→ **Text shown**:
# Stocking my 20 gallon community tank



## meamea568

Hey all, new member and beginner fishkeeper here!

So I'm planning on getting my very first tank soon and wanted some suggestions. I consider myself fairly new to fishkeeping, and the only real experience I have is caring for my sister's male betta and two comet goldfish. However, I have been doing a lot of research, and I understand the cycling process/nitrogen cycle pretty well.

I'm looking at a 20 gallon freshwater tropical tank with the dimensions of 24"L x 12"W x 20"H. How would you recommend I stock it? I would like to have a community tank with several different types of fish, but I'm unsure of which fish are compatible, their effect on the bioload, space in the tank, etc.

My original plan was this:
3 swordtails
6 panda cories
6 neon tetras
1 dwarf gourami
However, now I'm concerned that I might be overstocking it and I'm considering switching out the neons for 4-6 ender guppies.

→ **Work request A**: Can you reproduce the part of the fish tank post starting at "So I'm planning" and ending at "cycle pretty well.", word for word?
The records have no connection to the fish tank post.

→ **Input data**:

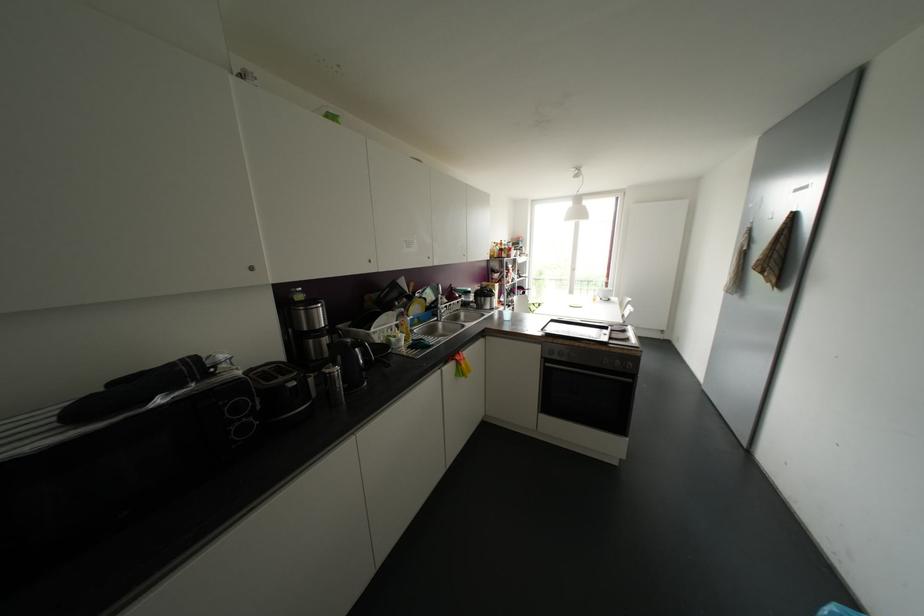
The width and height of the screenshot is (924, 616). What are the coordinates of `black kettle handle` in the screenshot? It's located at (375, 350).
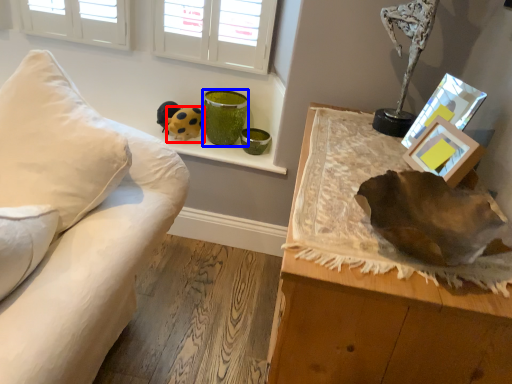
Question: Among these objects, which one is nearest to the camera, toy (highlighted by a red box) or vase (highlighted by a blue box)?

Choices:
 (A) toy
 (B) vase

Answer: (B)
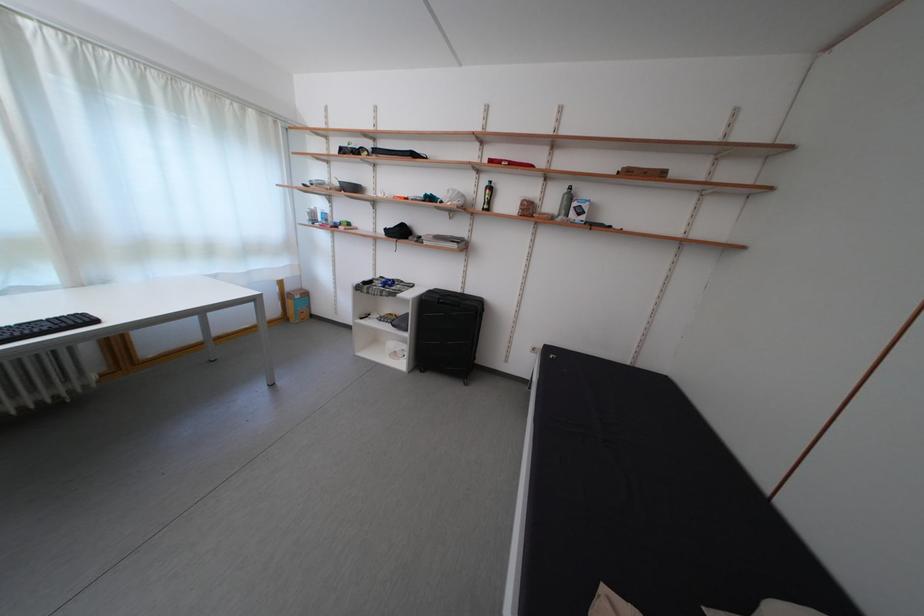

→ **Work request B**: Can you write out the records word for word, starting at the line containing "Question: Among these" and ending at the end of the records, with the pictures left out?

→ **Result A**:
So I'm planning on getting my very first tank soon and wanted some suggestions. I consider myself fairly new to fishkeeping, and the only real experience I have is caring for my sister's male betta and two comet goldfish. However, I have been doing a lot of research, and I understand the cycling process/nitrogen cycle pretty well.

→ **Result B**:
Question: Among these objects, which one is nearest to the camera, toy (highlighted by a red box) or vase (highlighted by a blue box)?

Choices:
 (A) toy
 (B) vase

Answer: (B)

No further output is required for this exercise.